- Born: August 19, 1921 Staten Island, New York, U.S.
- Died: June 16, 1982 (aged 60)
- Education: Fordham University (BA) University of Chicago (MA, PhD)
- Employer: City University of New York
- Title: Chancellor
- Parents: Guy Kibbee (father); Helen Shay (mother);
- Relatives: Milton Kibbee (uncle), Lois Kibbee (cousin)

= Robert Kibbee =

American university administrator

Robert Joseph Kibbee (August 19, 1921 – June 16, 1982) was an American university administrator who was Chancellor of the City University of New York.

==Biography==
Kibbee was born on Staten Island, New York. His father was Hollywood actor Guy Kibbee and his mother was Helen Shay Kibbee; his parents separated when he was a young boy. He attended Xavier High School in Manhattan, New York, and earned a bachelor's degree at Fordham University in 1943.

After serving in World War II in the Philippines from 1940 to 1945, Kibbee earned a master's degree in higher education administration from the University of Chicago in 1947, and a doctorate there in 1957. He was then administrative dean at Southern State College, and in 1955 became dean of students at Drake University. From 1958 to 1961 he worked for the University of Chicago as an educational advisor in Pakistan. Kibbee then served as assistant to President John Warner and as vice president for planning and administration at Carnegie-Mellon University, and as President of the Pittsburgh Board of Education.

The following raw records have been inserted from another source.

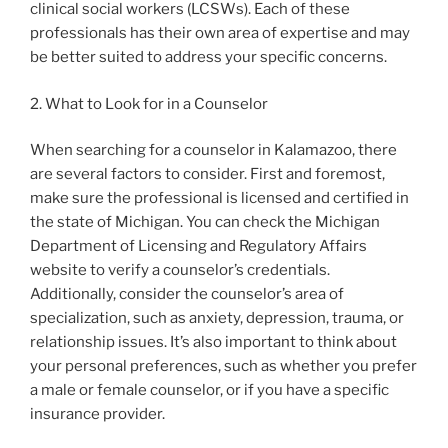
clinical social workers (LCSWs). Each of these
professionals has their own area of expertise and may
be better suited to address your specific concerns.
2. What to Look for in a Counselor
When searching for a counselor in Kalamazoo, there
are several factors to consider. First and foremost,
make sure the professional is licensed and certified in
the state of Michigan. You can check the Michigan
Department of Licensing and Regulatory Affairs
website to verify a counselor’s credentials.
Additionally, consider the counselor’s area of
specialization, such as anxiety, depression, trauma, or
relationship issues. It’s also important to think about
your personal preferences, such as whether you prefer
a male or female counselor, or if you have a specific
insurance provider.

Kibbee was Chancellor of the City University of New York, the third-largest university in the United States, from 1971 to 1982. During that time CUNY transitioned to open admissions.

He was married first to Katherine Kirk, and then in 1980 to Margaret Rockwitz.

Kibbee had cranial surgery to remove a tumor, and died on June 16, 1982, two weeks before his scheduled retirement, at 60 years of age. The library at Kingsborough Community College is named after him.